= Assignment =
Locate the word "Федерации" in the entries below, then gather every line that holds it.

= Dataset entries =

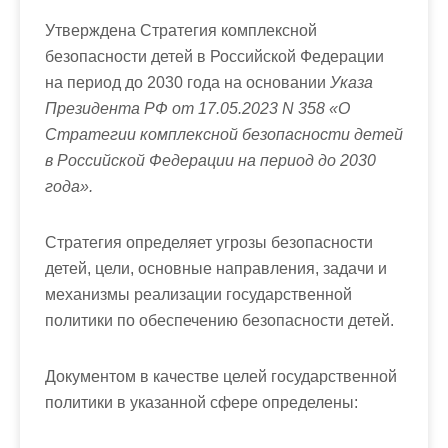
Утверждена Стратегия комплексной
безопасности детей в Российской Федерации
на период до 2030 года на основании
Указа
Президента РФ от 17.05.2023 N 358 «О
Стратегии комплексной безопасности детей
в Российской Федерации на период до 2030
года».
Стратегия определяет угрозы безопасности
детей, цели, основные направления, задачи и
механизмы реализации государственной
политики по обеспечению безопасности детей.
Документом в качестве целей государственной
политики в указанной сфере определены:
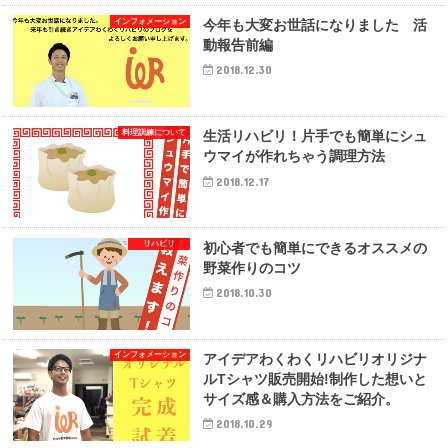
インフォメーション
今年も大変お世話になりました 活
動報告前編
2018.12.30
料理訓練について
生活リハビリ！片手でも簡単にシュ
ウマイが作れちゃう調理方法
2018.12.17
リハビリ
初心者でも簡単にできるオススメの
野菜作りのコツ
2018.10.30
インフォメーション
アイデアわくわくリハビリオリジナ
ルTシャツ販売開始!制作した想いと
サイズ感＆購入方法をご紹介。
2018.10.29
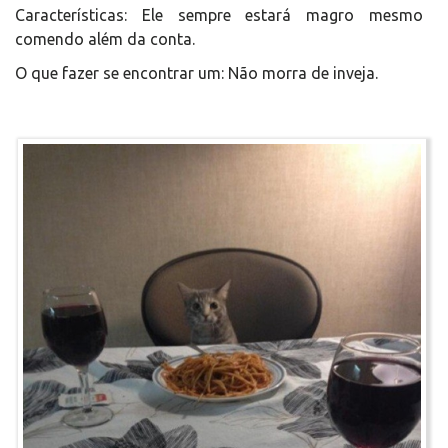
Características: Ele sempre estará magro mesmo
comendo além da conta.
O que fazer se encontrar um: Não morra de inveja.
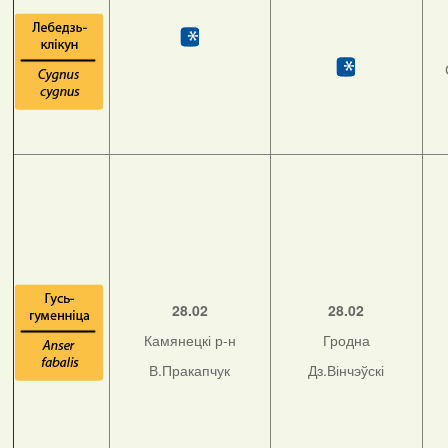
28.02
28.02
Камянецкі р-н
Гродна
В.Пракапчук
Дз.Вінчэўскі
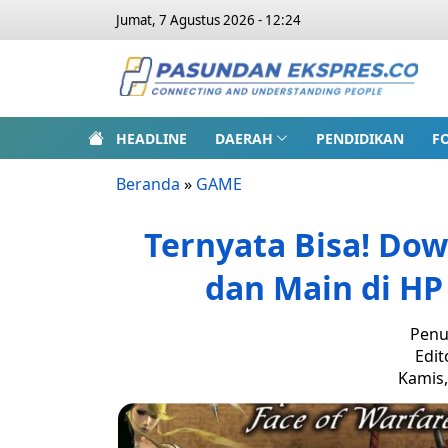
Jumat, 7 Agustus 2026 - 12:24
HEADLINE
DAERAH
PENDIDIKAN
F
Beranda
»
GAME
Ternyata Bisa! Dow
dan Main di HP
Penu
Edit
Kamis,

= Answer box =
безопасности детей в Российской Федерации
в Российской Федерации на период до 2030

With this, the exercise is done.